Prompt: Write out the lines of the material below, starting at the line that contains "voor een wellness-resort. Het was werkelijk" and ending at the line that contains "het einde van", with both of those lines included.

Saved entries:
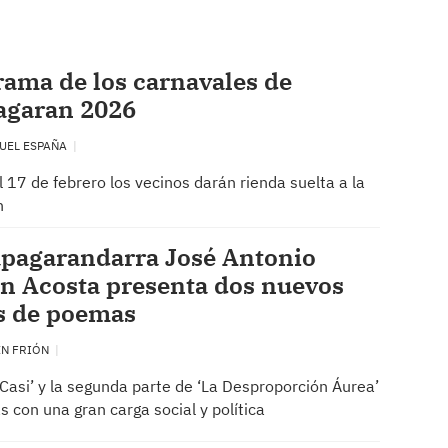
ama de los carnavales de
agaran 2026
UEL ESPAÑA
l 17 de febrero los vecinos darán rienda suelta a la
n
apagarandarra José Antonio
n Acosta presenta dos nuevos
s de poemas
EN FRIÓN
 Casi’ y la segunda parte de ‘La Desproporción Áurea’
s con una gran carga social y política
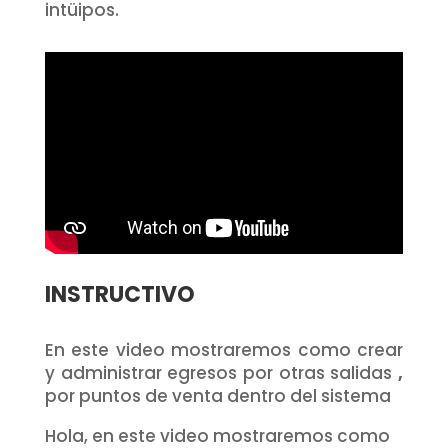
intüipos.
INSTRUCTIVO
En este video mostraremos como crear
y administrar egresos por otras salidas
,
por puntos de venta dentro del sistema
Hola, en este video mostraremos como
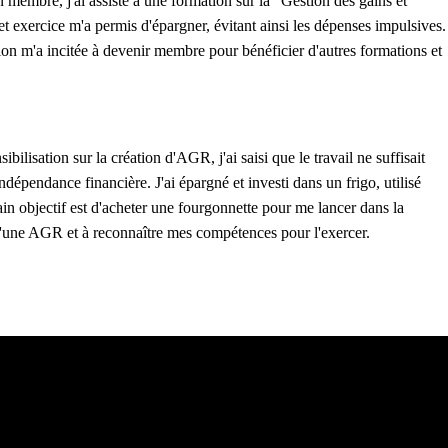
n membre, j'ai assisté à une formation sur la "Gestion des gains et
t exercice m'a permis d'épargner, évitant ainsi les dépenses impulsives.
sion m'a incitée à devenir membre pour bénéficier d'autres formations et
ilisation sur la création d'AGR, j'ai saisi que le travail ne suffisait
épendance financière. J'ai épargné et investi dans un frigo, utilisé
n objectif est d'acheter une fourgonnette pour me lancer dans la
é d'une AGR et à reconnaître mes compétences pour l'exercer.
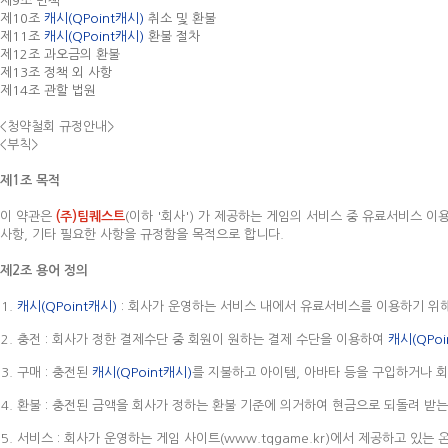
제9조 면책
제10조
캐시(QPoint캐시)
취소 및 환불
제11조
캐시(QPoint캐시)
환불 절차
제12조 과오금의 환불
제13조 정책 외 사항
제14조 관할 법원
<청약철회 규정안내>
<부칙>
제1조 목적
이 약관은
(주)팀퀘스트
(이하 '회사') 가 제공하는 게임의 서비스 중 유료서비스 
사항, 기타 필요한 사항을 규정함을 목적으로 합니다.
제2조 용어 정의
캐시(QPoint캐시)
: 회사가 운영하는 서비스 내에서 유료서비스를 이용하기 위
충전 : 회사가 정한 결제수단 중 회원이 원하는 결제 수단을 이용하여
캐시(QPoi
구매 : 충전된
캐시(QPoint캐시)
를 지불하고 아이템, 아바타 등을 구입하거나 
환불 : 충전된 금액을 회사가 정하는 환불 기준에 의거하여 현금으로 되돌려 받는
서비스 : 회사가 운영하는 게임 사이트(www.tqgame.kr)에서 제공하고 있는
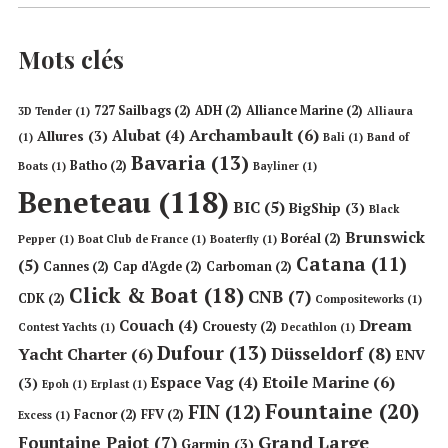
Mots clés
727 Sailbags
(2)
ADH
(2)
Alliance Marine
(2)
3D Tender
(1)
Alliaura
Archambault
(6)
Alubat
(4)
Allures
(3)
(1)
Bali
(1)
Band of
Bavaria
(13)
Batho
(2)
Boats
(1)
Bayliner
(1)
Beneteau
(118)
BIC
(5)
BigShip
(3)
Black
Brunswick
Boréal
(2)
Pepper
(1)
Boat Club de France
(1)
Boaterfly
(1)
Catana
(11)
(5)
Cannes
(2)
Cap d'Agde
(2)
Carboman
(2)
Click & Boat
(18)
CNB
(7)
CDK
(2)
Compositeworks
(1)
Dream
Couach
(4)
Crouesty
(2)
Contest Yachts
(1)
Decathlon
(1)
Dufour
(13)
Düsseldorf
(8)
Yacht Charter
(6)
ENV
Etoile Marine
(6)
Espace Vag
(4)
(3)
Epoh
(1)
Erplast
(1)
Fountaine
(20)
FIN
(12)
Facnor
(2)
FFV
(2)
Excess
(1)
Grand Large
Fountaine Pajot
(7)
Garmin
(3)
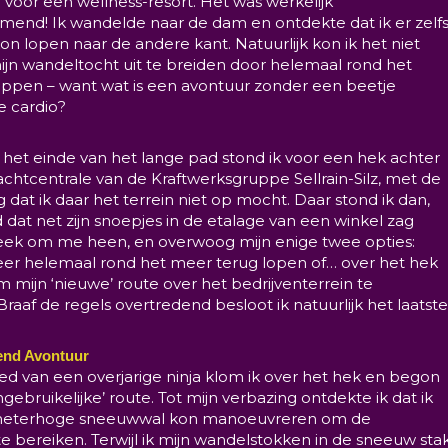
 voor een wellness-resort. Het was werkelijk
nd! Ik wandelde naar de dam en ontdekte dat ik er zelf
n lopen naar de andere kant. Natuurlijk kon ik het niet
ijn wandeltocht uit te breiden door helemaal rond het
appen – want wat is een avontuur zonder een beetje
 cardio?
 het einde van het lange pad stond ik voor een hek achter
achtcentrale van de
Kraftwerksgruppe Sellrain-Silz
, met de
dat ik daar het terrein niet op mocht. Daar stond ik dan,
d dat net zijn snoepjes in de etalage van een winkel zag
 keek om me heen, en overwoog mijn enige twee opties:
r helemaal rond het meer terug lopen of… over het hek
mijn ‘nieuwe’ route over het bedrijventerrein te
Braaf de regels overtredend besloot ik natuurlijk het laatste
end Avontuur
d van een overjarige ninja klom ik over het hek en begon
ngebruikelijke’ route. Tot mijn verbazing ontdekte ik dat ik
meterhoge sneeuwwal kon manoeuvreren om de
e bereiken. Terwijl ik mijn wandelstokken in de sneeuw sta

Answer box:
 voor een wellness-resort. Het was werkelijk
nd! Ik wandelde naar de dam en ontdekte dat ik er zelf
n lopen naar de andere kant. Natuurlijk kon ik het niet
ijn wandeltocht uit te breiden door helemaal rond het
appen – want wat is een avontuur zonder een beetje
 cardio?
 het einde van het lange pad stond ik voor een hek achter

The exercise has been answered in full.